Tuesday, August 21, 2007

Do you see a pattern here?

A little more from John Ralston Saul's Voltaire's Bastards, written in 1992:

The massive destruction of forests by acid rain, and the crumbling of European cities because of leaded gasoline are two very simple examples [of the systemic lack of common sense]. The solutions are practical and imaginable and have been for a long time. Instead the American government has persisted for years in asserting that there is no solid proof of a link between acid rain and the death of forests. The United States has glanced away from their own New England states and Canada towards the Midwestern industrial states, which said that smokestack modernization would bankrupt them. And so a five-year study was proposed to look into the matter. When popular pressure in the late 1980s — which the authorities identified as irrational panic — reached a dangerous level, the government offered a series of half measures. These were proposed not as part of an admission that the problem existed but as a political sop. The basic denial continued.

For years the authorities and the experts in Britain and France fought desperately against unleaded gasoline. They did everything they could to discredit the environmentalists — calling them ignorant, childishly emotional and subversive. When, in the late 1980s, it was no longer possible to go on ignoring the problems of lead pollution, the two governments set about arguing over the level of response necessary. This process lasted a year. At the EEC level, many of the members were worried about the increase in oil import costs that lead-free gasoline would involve. Their economists told them this would have an important impact on their balance of payments. In the end all the governments compromised in favour of a gradual lead-reduction program, which will cost each country thousands of times more in damage to buildings and health than it will in oil imports. [italics are Spot's]

The destruction of buildings, damage to statuary and long-term illness, however, are not part of the annual balance of payments. In order to maintain the fiction that their compromise is the correct one, the majority of EEC governments have been ready to prosecute member governments, such as the Dutch, who are unwilling to wait for clean gas. The Dutch said their cities and countryside were dying. The EEC replied that the strong Dutch environmental control regulations constituted unfair competition barriers to the other community members. The very idea that environmentally sound regulations could constitute unfair trade barriers to environmentally unsound products is an indication of the Alice in Wonderland mentality among Western elites.

If this doesn't remind you, boys and girls, of the global warming "debate," you aren't paying attention. We are told that efforts to try to mitigate global warming will be just too costly. Costly compared to what? The loss of valuable real estate due to rising sea levels? Damage from an increasing number of Category 5 hurricanes? Once fertile land becoming too arid to till? Public health issues of which we yet have no inkling, but almost certainly exist?

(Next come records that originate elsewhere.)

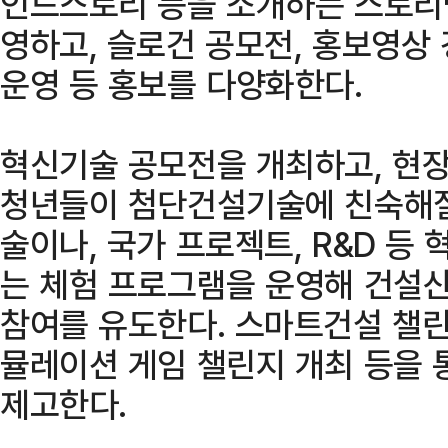
인드스토리 등을 소개하는 스토리
영하고, 슬로건 공모전, 홍보영상
운영 등 홍보를 다양화한다.
혁신기술 공모전을 개최하고, 현장
청년들이 첨단건설기술에 친숙해질
술이나, 국가 프로젝트, R&D 등
는 체험 프로그램을 운영해 건설산
참여를 유도한다. 스마트건설 챌린
뮬레이션 게임 챌린지 개최 등을 
제고한다.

This is why the economists'  beloved cost-benefit analysis is often so useless. There are social costs and externalities of unknown and untold magnitude for most government policies, initiatives, or regulations or lack of them. Pretending to model the economic effects of global warming is just that: pretending. Basing policy on the conclusions of the "expert modelers" is worse than pretending.

It is time to take policy making back from the experts, the confidence men, and the outright knaves who reassure us with their blarney while stealing the public interest. An excellent place to start is with the fumbling stewards of our public infrastructure and their apologists.